Input for this task section start

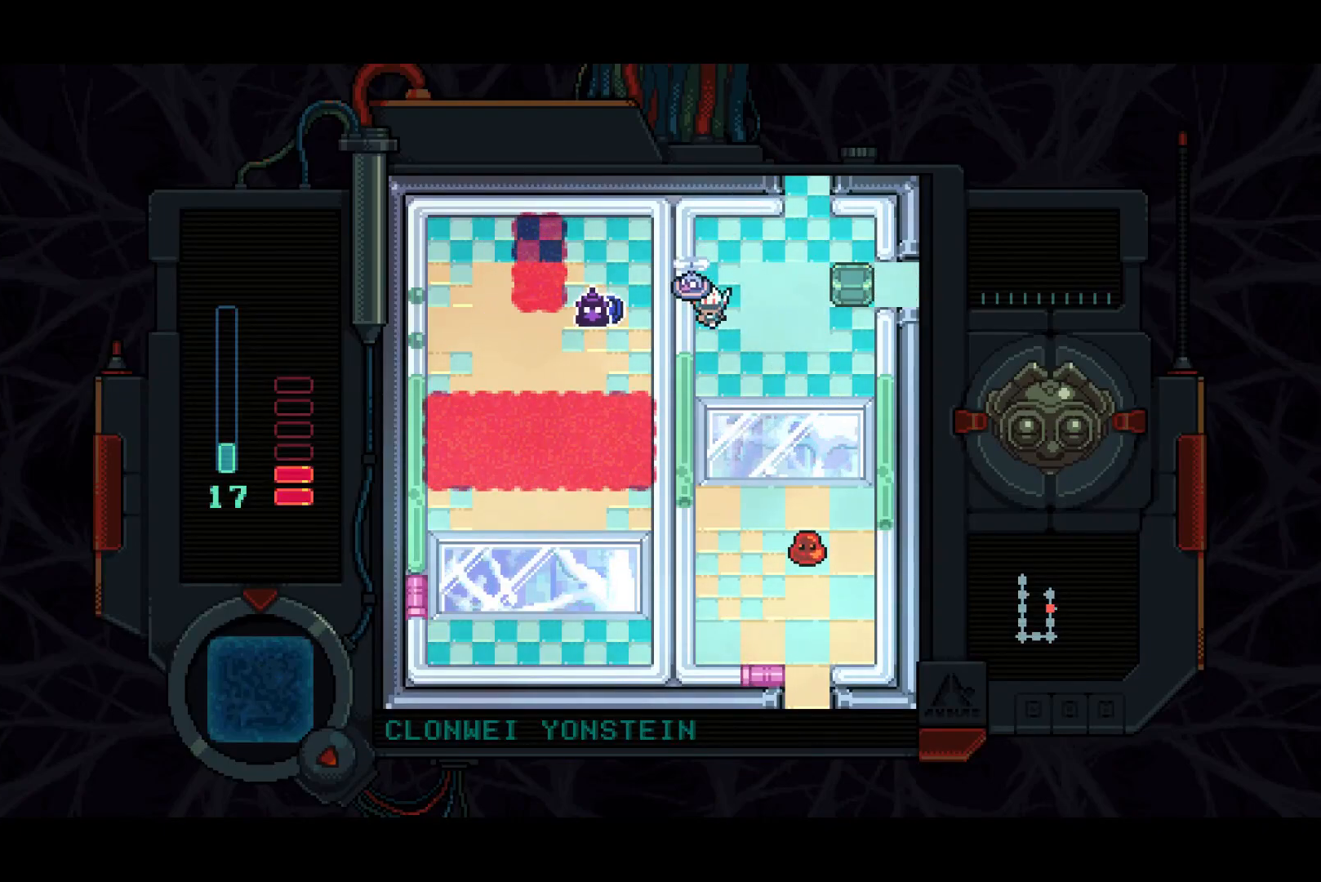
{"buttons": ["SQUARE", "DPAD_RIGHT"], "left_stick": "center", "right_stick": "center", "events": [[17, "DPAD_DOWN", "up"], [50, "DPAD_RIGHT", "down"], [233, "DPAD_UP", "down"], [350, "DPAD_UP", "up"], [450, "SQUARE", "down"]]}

Input for this task section end
Input for this task section start

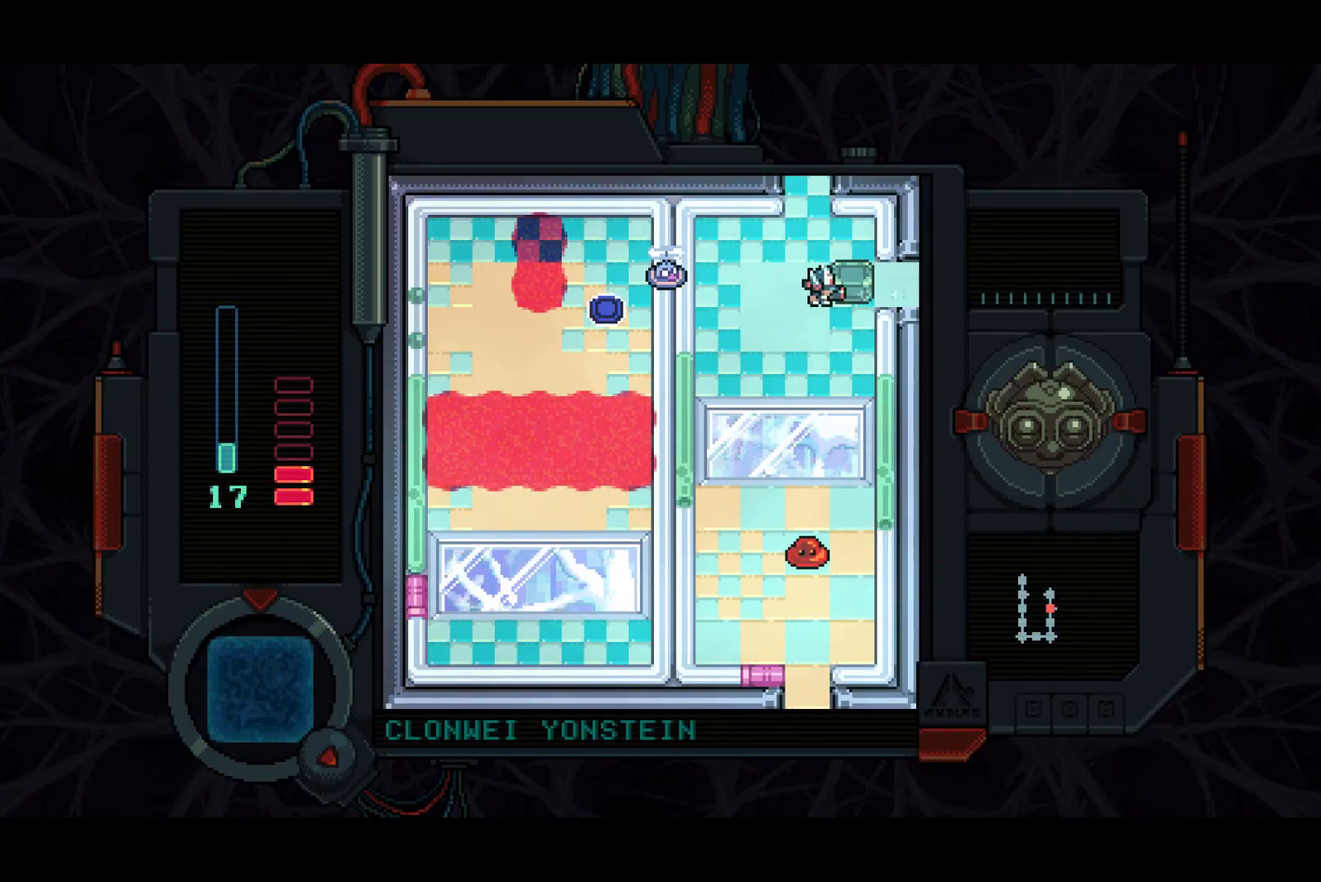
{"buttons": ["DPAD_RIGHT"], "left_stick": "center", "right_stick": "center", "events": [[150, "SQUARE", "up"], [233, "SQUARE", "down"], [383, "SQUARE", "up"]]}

Input for this task section end
Input for this task section start

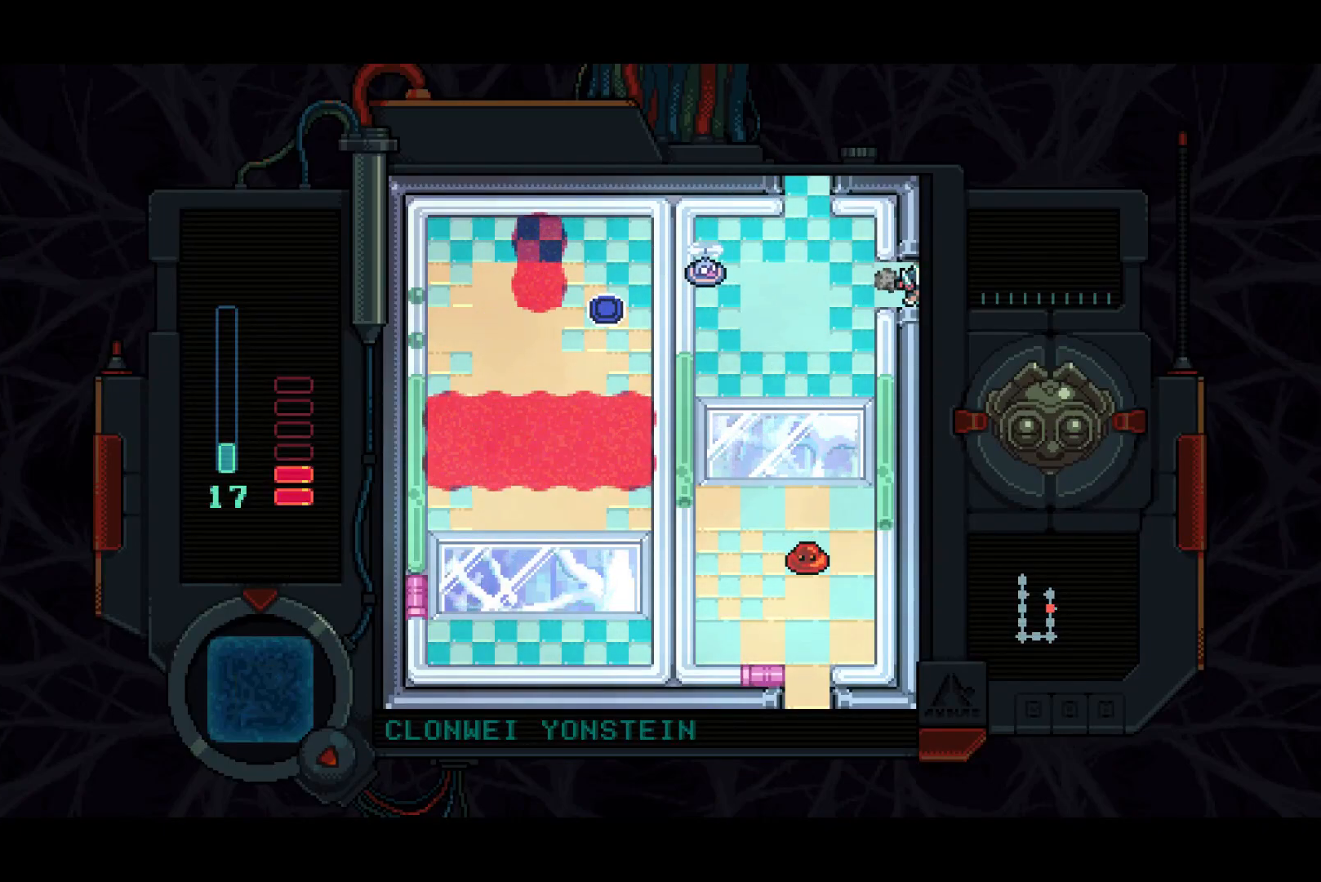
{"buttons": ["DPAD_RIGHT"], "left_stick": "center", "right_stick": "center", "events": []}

Input for this task section end

Task: Go through the material and copy each line in which the word "SQUARE" occurs.

Completed task:
{"buttons": ["SQUARE", "DPAD_RIGHT"], "left_stick": "center", "right_stick": "center", "events": [[17, "DPAD_DOWN", "up"], [50, "DPAD_RIGHT", "down"], [233, "DPAD_UP", "down"], [350, "DPAD_UP", "up"], [450, "SQUARE", "down"]]}
{"buttons": ["DPAD_RIGHT"], "left_stick": "center", "right_stick": "center", "events": [[150, "SQUARE", "up"], [233, "SQUARE", "down"], [383, "SQUARE", "up"]]}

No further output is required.